For CASAs or anyone in a position to help families going through the court system, Johnson believes that allowing the families to be a part of the decision process is meaningful.
“It’s not deep, it’s not something that you have to have a master’s degree, it’s common sense. You’re dealing with other people’s lives so of course they need to be a part of the conversation, Johnson said.”
Dane County CASA volunteers like Schatz work to learn about the entirety of the child’s life, going beyond the weekly, hour-long interactions.
“Part of the CASA’s role is to walk with the kid through their life. They see them every single week, hopefully checking in with school counselors, teachers, important people in their life if it’s relevant to their case,” Schatz said. “We would hope that the CASA volunteers would be the ones seeing where there is something that can be worked on… and this can help a kid.”
Hook’s CASA planned activities that allowed the two to become acquainted in a setting that made Hook most comfortable.
“We’d always just go to the park and she would take me on my family visits to see my birth parents,” Hook said. “I don’t remember a lot about it because it was pretty traumatic, but she was really great to me—nice and loving and I remember car rides with her to the park and her introducing me to the family that raised me.”

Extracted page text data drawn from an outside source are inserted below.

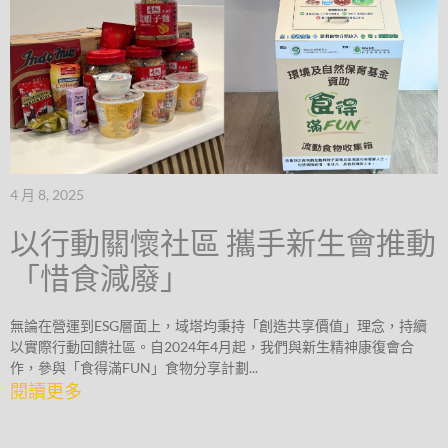
4 月 8, 2025
以行動關懷社區 攜手新生會推動
「惜食減廢」
無論在營運到ESG層面上，域塔均秉持「創造共享價值」理念，持續
以實際行動回饋社區。自2024年4月起，我們與新生精神康復會合
作，參與「食得滿FUN」食物分享計劃...
閱讀更多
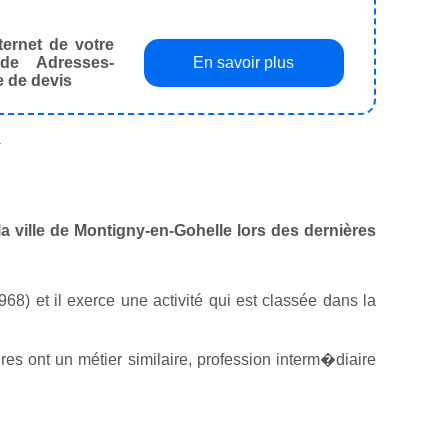
ternet de votre
de Adresses-
En savoir plus
e de devis
.
la ville de Montigny-en-Gohelle lors des dernières
68) et il exerce une activité qui est classée dans la
s ont un métier similaire, profession interm�diaire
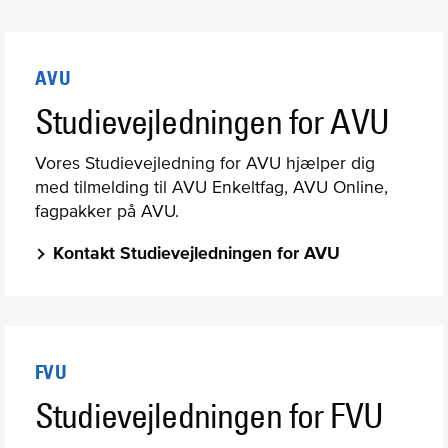
AVU
Studievejledningen for AVU
Vores Studievejledning for AVU hjælper dig
med tilmelding til AVU Enkeltfag, AVU Online,
fagpakker på AVU.
Kontakt Studievejledningen for AVU
FVU
Studievejledningen for FVU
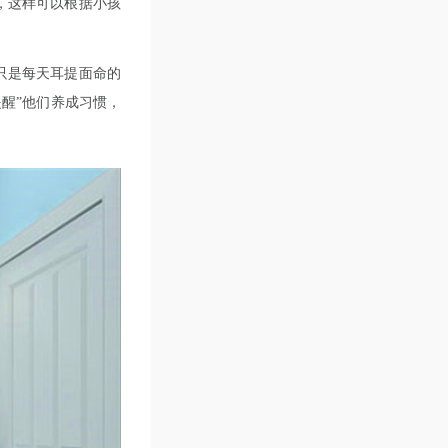
，这样可以根据小孩
只是每天耳提面命的
醒”他们养成习惯，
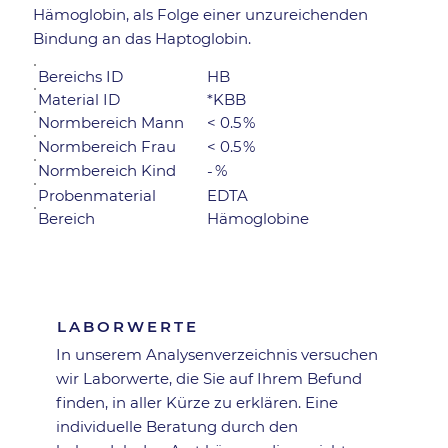
Hämoglobin, als Folge einer unzureichenden
Bindung an das Haptoglobin.
Bereichs ID
HB
Material ID
*KBB
Normbereich Mann
< 0.5
%
%
< 0.5
Normbereich Frau
Normbereich Kind
%
-
Probenmaterial
EDTA
Bereich
Hämoglobine
Zurück zur Übersicht
LABORWERTE
In unserem Analysen­verzeichnis versuchen
wir Laborwerte, die Sie auf Ihrem Befund
finden, in aller Kürze zu erklären. Eine
individuelle Beratung durch den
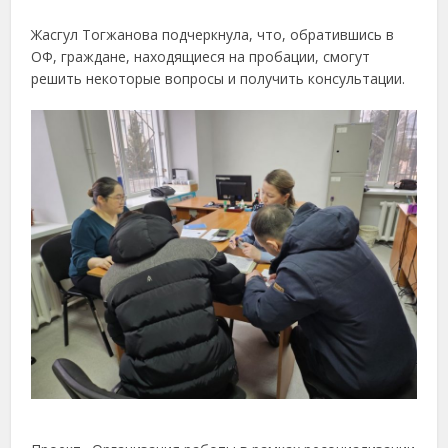
Жасгул Тогжанова подчеркнула, что, обратившись в
ОФ, граждане, находящиеся на пробации, смогут
решить некоторые вопросы и получить консультации.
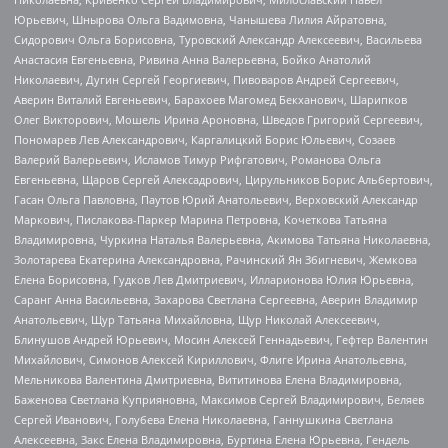
Юрьевич, Шнырова Ольга Вадимовна, Чанышева Лилия Айратовна,
Сидорович Ольга Борисовна, Туровский Александр Алексеевич, Васильева
Анастасия Евгеньевна, Ривина Анна Валерьевна, Бойко Анатолий
Николаевич, Дугин Сергей Георгиевич, Пивоваров Андрей Сергеевич,
Аверин Виталий Евгеньевич, Барахоев Магомед Бекханович, Шарипков
Олег Викторович, Мошель Ирина Ароновна, Шведов Григорий Сергеевич,
Пономарев Лев Александрович, Каргалицкий Борис Юльевич, Созаев
Валерий Валерьевич, Исламов Тимур Рифгатович, Романова Ольга
Евгеньевна, Щаров Сергей Алексадрович, Цирульников Борис Альбертович,
Гасан Ольга Павловна, Паутов Юрий Анатольевич, Верховский Александр
Маркович, Пислакова-Паркер Марина Петровна, Кочеткова Татьяна
Владимировна, Чуркина Наталья Валерьевна, Акимова Татьяна Николаевна,
Золотарева Екатерина Александровна, Рачинский Ян Збигневич, Жемкова
Елена Борисовна, Гудков Лев Дмитриевич, Илларионова Юлия Юрьевна,
Саранг Анна Васильевна, Захарова Светлана Сергеевна, Аверин Владимир
Анатольевич, Щур Татьяна Михайловна, Щур Николай Алексеевич,
Блинушов Андрей Юрьевич, Мосин Алексей Геннадьевич, Гефтер Валентин
Михайлович, Симонов Алексей Кириллович, Флиге Ирина Анатольевна,
Мельникова Валентина Дмитриевна, Вититинова Елена Владимировна,
Баженова Светлана Куприяновна, Максимов Сергей Владимирович, Беляев
Сергей Иванович, Голубева Елена Николаевна, Ганнушкина Светлана
Алексеевна, Закс Елена Владимировна, Буртина Елена Юрьевна, Гендель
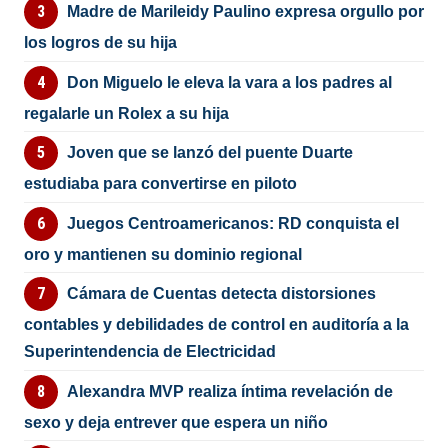
Madre de Marileidy Paulino expresa orgullo por
los logros de su hija
Don Miguelo le eleva la vara a los padres al
regalarle un Rolex a su hija
Joven que se lanzó del puente Duarte
estudiaba para convertirse en piloto
Juegos Centroamericanos: RD conquista el
oro y mantienen su dominio regional
Cámara de Cuentas detecta distorsiones
contables y debilidades de control en auditoría a la
Superintendencia de Electricidad
Alexandra MVP realiza íntima revelación de
sexo y deja entrever que espera un niño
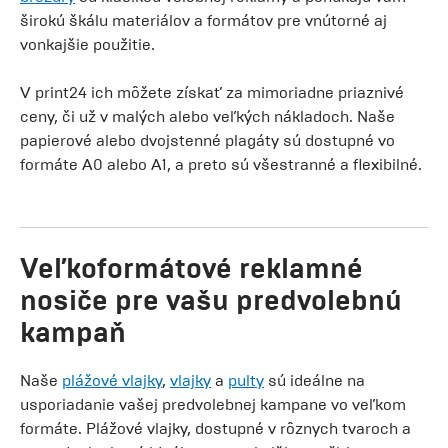
širokú škálu materiálov a formátov pre vnútorné aj
vonkajšie použitie.
V print24 ich môžete získať za mimoriadne priaznivé
ceny, či už v malých alebo veľkých nákladoch. Naše
papierové alebo dvojstenné plagáty sú dostupné vo
formáte A0 alebo A1, a preto sú všestranné a flexibilné.
Veľkoformátové reklamné
nosiče pre vašu predvolebnú
kampaň
Naše
plážové vlajky
,
vlajky
a
pulty
sú ideálne na
usporiadanie vašej predvolebnej kampane vo veľkom
formáte. Plážové vlajky, dostupné v rôznych tvaroch a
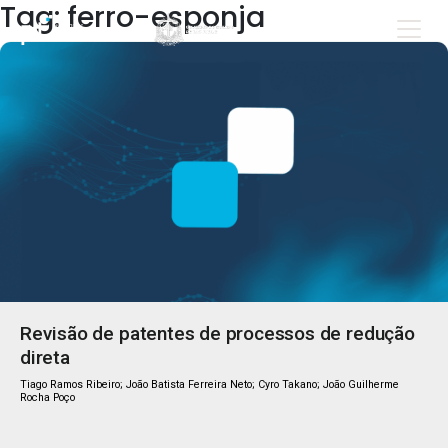
Tag: ferro-esponja
Revisão de patentes de processos de redução
direta
Tiago Ramos Ribeiro; João Batista Ferreira Neto; Cyro Takano; João Guilherme
Rocha Poço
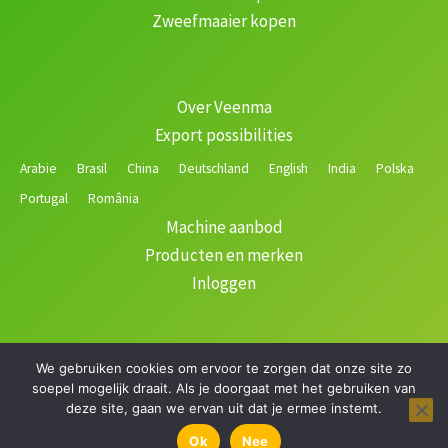
Zweefmaaier kopen
Over Veenma
Export possibilities
Arabie
Brasil
China
Deutschland
English
India
Polska
Portugal
România
Machine aanbod
Producten en merken
Inloggen
We gebruiken cookies om ervoor te zorgen dat onze site zo
Copyright © 2026 Veenma | Gerealiseerd door
soepel mogelijk draait. Als je doorgaat met het gebruiken van
deze site, gaan we ervan uit dat je ermee instemt.
Filteren
Ok
Nee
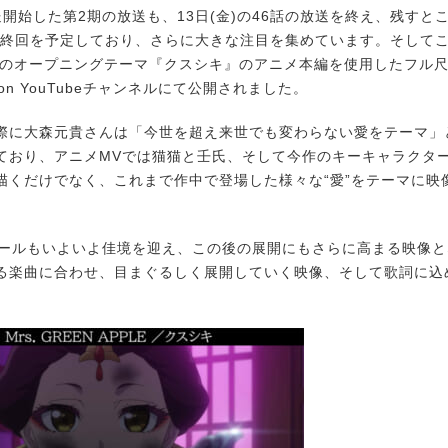
開始した第2期の放送も、13日(金)の46話の放送を終え、残すとこ
最終回を予定しており、さらに大きな注目を集めています。そしてこの
PLEのオープニングテーマ『クスシキ』のアニメ本編を使用したフル尺
ation YouTubeチャンネルにて公開されました。
に大森元貴さんは「今世を超え来世でも変わらない愛をテーマ」
ており、アニメMVでは猫猫と壬氏、そして今作のキーキャラクタ
描くだけでなく、これまで作中で登場した様々な“愛”をテーマに映
ールもいよいよ佳境を迎え、この後の展開にもさらに高まる映像と
る楽曲に合わせ、目まぐるしく展開していく映像、そして歌詞に込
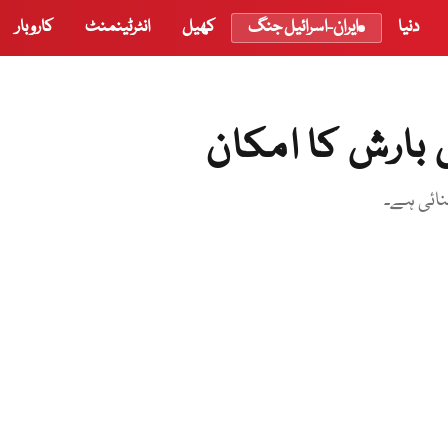
دنیا
ایران-اسرائیل جنگ
کھیل
انٹرٹینمنٹ
کاروبار
بارش کا امکان
نائی ہے۔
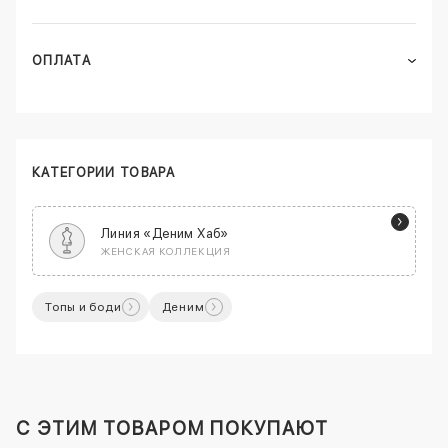
ОПЛАТА
КАТЕГОРИИ ТОВАРА
Линия «Деним Хаб»
ЖЕНСКАЯ КОЛЛЕКЦИЯ
Топы и боди
Деним
C ЭТИМ ТОВАРОМ ПОКУПАЮТ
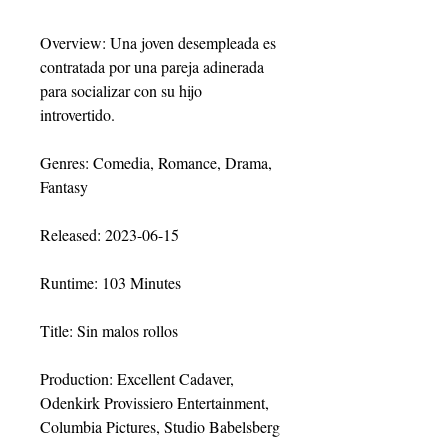
Overview: Una joven desempleada es 
contratada por una pareja adinerada 
para socializar con su hijo 
introvertido.
Genres: Comedia, Romance, Drama, 
Fantasy
Released: 2023-06-15
Runtime: 103 Minutes
Title: Sin malos rollos
Production: Excellent Cadaver, 
Odenkirk Provissiero Entertainment, 
Columbia Pictures, Studio Babelsberg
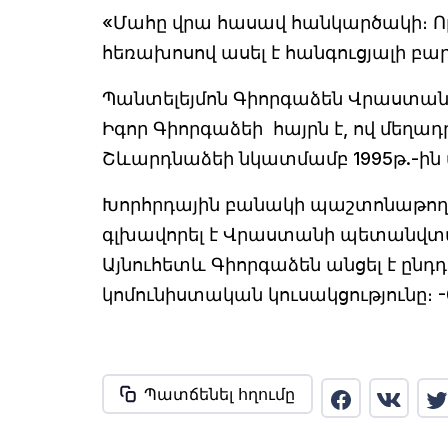
«Մահը վրա հասավ հանկարծակի։ Որ
հեռախոսով ասել է հանգուցյալի բա
Պանտելեյմոն Գիորգաձեն Վրաստ
Իգոր Գիորգաձեի հայրն է, ով մեղա
Շևարդնաձեի նկատմամբ 1995թ.-ին
Խորհրդային բանակի պաշտոնաթող գ
գլխավորել է Վրաստանի պետանվտ
Այնուհետև Գիորգաձեն անցել է ընդ
կոմունիստական կուսակցությունը։ -
Պատճենել հղումը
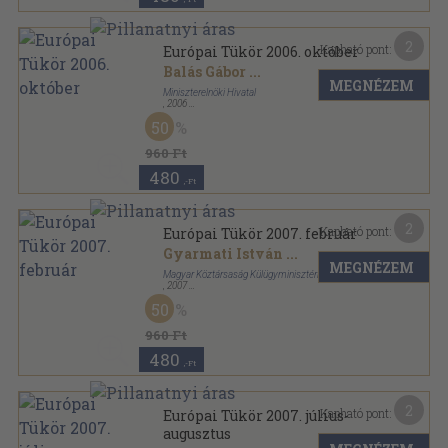
2
Kapható pont:
Európai Tükör 2006. október
Balás Gábor
...
MEGNÉZEM
Miniszterelnöki Hivatal
,
2006
Ragasztott papírkötés
,
168
oldal
50
Európai Tükör sorozat
960 Ft
480
,-Ft
2
Kapható pont:
Európai Tükör 2007. február
Gyarmati István
...
MEGNÉZEM
Magyar Köztársaság Külügyminisztériuma
,
2007
Ragasztott papírkötés
,
140
oldal
50
Európai Tükör sorozat
960 Ft
480
,-Ft
2
Kapható pont:
Európai Tükör 2007. július-
augusztus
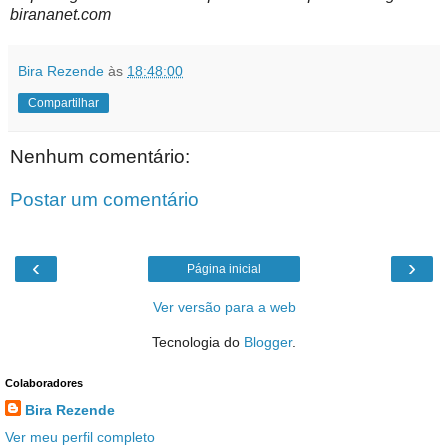
birananet.com
Bira Rezende
às
18:48:00
Compartilhar
Nenhum comentário:
Postar um comentário
‹
›
Página inicial
Ver versão para a web
Tecnologia do
Blogger
.
Colaboradores
Bira Rezende
Ver meu perfil completo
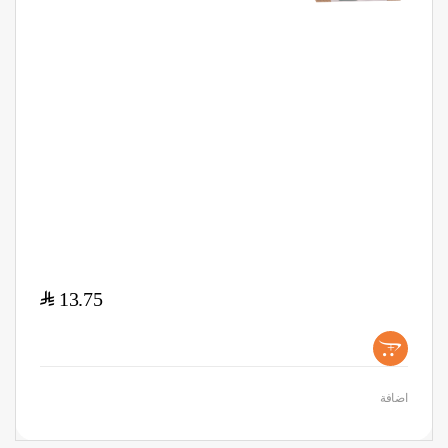
$
13.75
+
اضافة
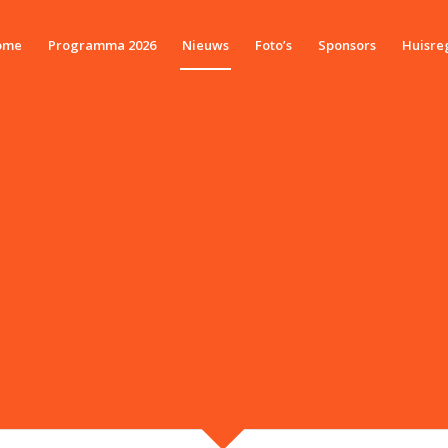
ome
Programma 2026
Nieuws
Foto’s
Sponsors
Huisre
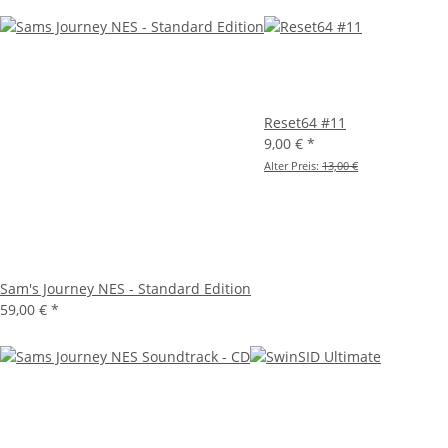
Reset64 #11
9,00 €
*
Alter Preis:
13,00 €
Sam's Journey NES - Standard Edition
59,00 €
*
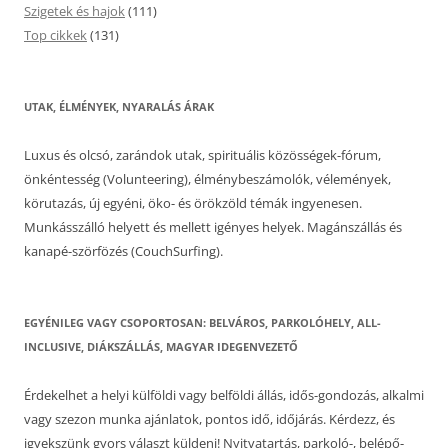
Szigetek és hajok
(111)
Top cikkek
(131)
UTAK, ÉLMÉNYEK, NYARALÁS ÁRAK
Luxus és olcsó, zarándok utak, spirituális közösségek-fórum,
önkéntesség (Volunteering), élménybeszámolók, vélemények,
körutazás, új egyéni, öko- és örökzöld témák ingyenesen.
Munkásszálló helyett és mellett igényes helyek. Magánszállás és
kanapé-szörfözés (CouchSurfing).
EGYÉNILEG VAGY CSOPORTOSAN: BELVÁROS, PARKOLÓHELY, ALL-
INCLUSIVE, DIÁKSZÁLLÁS, MAGYAR IDEGENVEZETŐ
Érdekelhet a helyi külföldi vagy belföldi állás, idős-gondozás, alkalmi
vagy szezon munka ajánlatok, pontos idő, időjárás. Kérdezz, és
igyekszünk gyors választ küldeni! Nyitvatartás, parkoló-, belépő-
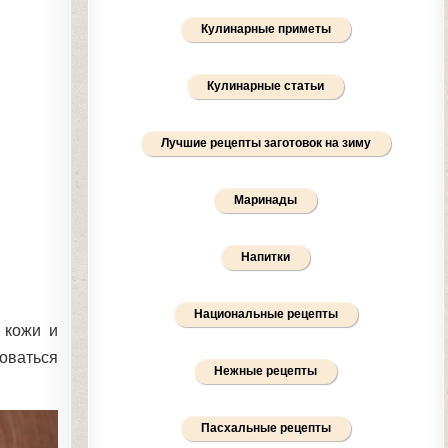
Кулинарные приметы
Кулинарные статьи
Лучшие рецепты заготовок на зиму
Маринады
Напитки
Национальные рецепты
 кожи и
оваться
Нежные рецепты
Пасхальные рецепты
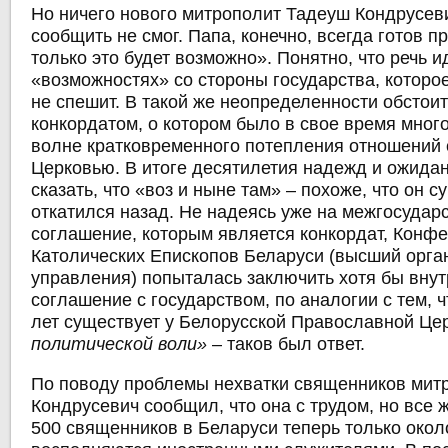
Но ничего нового митрополит Тадеуш Кондрусев
сообщить не смог. Папа, конечно, всегда готов п
только это будет возможно». Понятно, что речь и
«возможностях» со стороны государства, которо
не спешит. В такой же неопределенности обстоит
конкордатом, о котором было в свое время мног
волне кратковременного потепления отношений 
Церковью. В итоге десятилетия надежд и ожида
сказать, что «воз и ныне там» – похоже, что он 
откатился назад. Не надеясь уже на межгосудар
соглашение, которым является конкордат, Конф
Католических Епископов Беларуси (высший орга
управления) попыталась заключить хотя бы вну
соглашение с государством, по аналогии с тем, ч
лет существует у Белорусской Православной Це
политической воли»
– таков был ответ.
По поводу проблемы нехватки священников мит
Кондрусевич сообщил, что она с трудом, но все 
500 священников в Беларуси теперь только окол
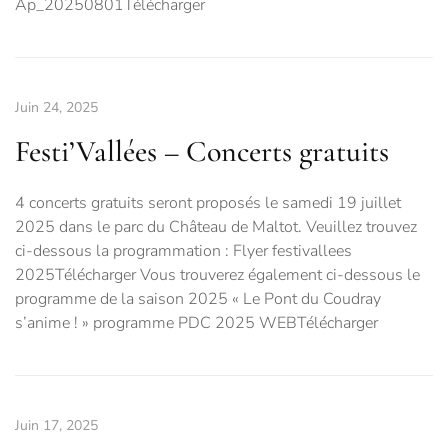
Ap_20250801Télécharger
Juin 24, 2025
Festi’Vallées – Concerts gratuits
4 concerts gratuits seront proposés le samedi 19 juillet
2025 dans le parc du Château de Maltot. Veuillez trouvez
ci-dessous la programmation : Flyer festivallees
2025Télécharger Vous trouverez également ci-dessous le
programme de la saison 2025 « Le Pont du Coudray
s’anime ! » programme PDC 2025 WEBTélécharger
Juin 17, 2025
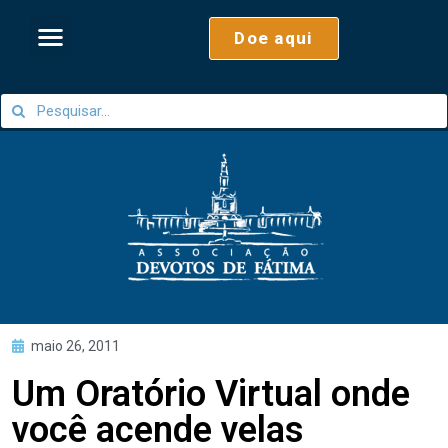
Doe aqui
maio 26, 2011
Um Oratório Virtual onde
você acende velas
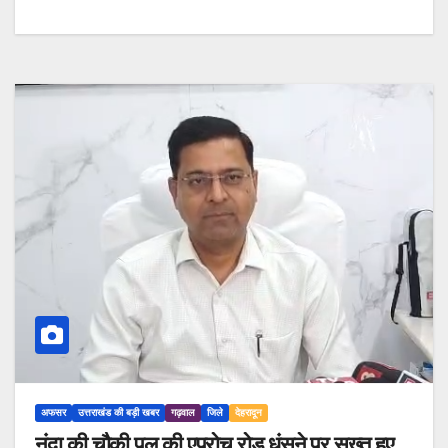
अफसर
उत्तराखंड की बड़ी खबर
गढ़वाल
जिले
देहरादून
नंदा की चौकी पुल की एप्रोच रोड धंसने पर सख्त हुए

Hook was placed in two separate foster homes until her CASA introduced her to a third and final foster family who adopted her.
“It was something that was really tough for me growing up but I am very compassionate and sympathetic and loving and I am just the way that I am because of what I went through,” Hook said. “I’m happy I went through it, as weird as that sounds.”
Hook, now 23 years old, attributes her success story to those who were there for her as support systems and for guidance through her toughest times.
“I had no clue that they were volunteers and that they weren’t getting paid and that these are just really genuine people wanting to help,” Hook said. “These are really great individuals that take the time to help you find a better life and to cope and manage in ways that are helpful.”
CASA programs rely on volunteers to interact with children and depend on money from county funding, grants through the Department of Justice Victims and Crime Act and donations from organizations like Kappa Alpha Theta.
Members of Kappa Alpha Theta learn about and advocate for Dane County CASA through fundraisers and volunteer opportunities planned by the chapter’s philanthropy director.
In learning more about CASA through Kappa Alpha Theta, Laura Bolles, a 2017 UW-Madison and Theta alumna who is now located in California, was interested in becoming more involved.
“I had never heard of CASA before Theta, actually… but once I came home and I was looking for a volunteer thing, a big deal of it was talking to my friend,” Bolles said. “She said to me ‘I think you’d make a great CASA and I think with your experience and your personality I think you could really make a difference in [a child’s] life.’”
This friend is Tanisha Hook.
“I told my friend Laura… about it and now she’s doing it and it just makes me feel really good to know that I’m impacting someone by going through what I went through,” Hook said.
“Although one’s in Dane County and this one’s over here in California they are all connected, they’re independent but they’re all working towards the same general cause and helping children,” Bolles said.
“We’ve been really focusing with Wisconsin CASA on getting more CASA programs in more counties so that kids in every county can be served by the CASA program,” Henry said.
Serving more families allows CASA volunteers to impact more children in Dane County, but with growth comes the struggle to accommodate for the increasing need.
“Ideally it’d be in every county,” Schatz said. “I’ve heard a lot of people in this field say ‘I hope to one day be out of a job’ and I think that’s really true. I hope to one day not need to have people whose job or volunteer role is to advocate for kids because they wouldn’t need it but there is and that’s really needed in Dane County, unfortunately.”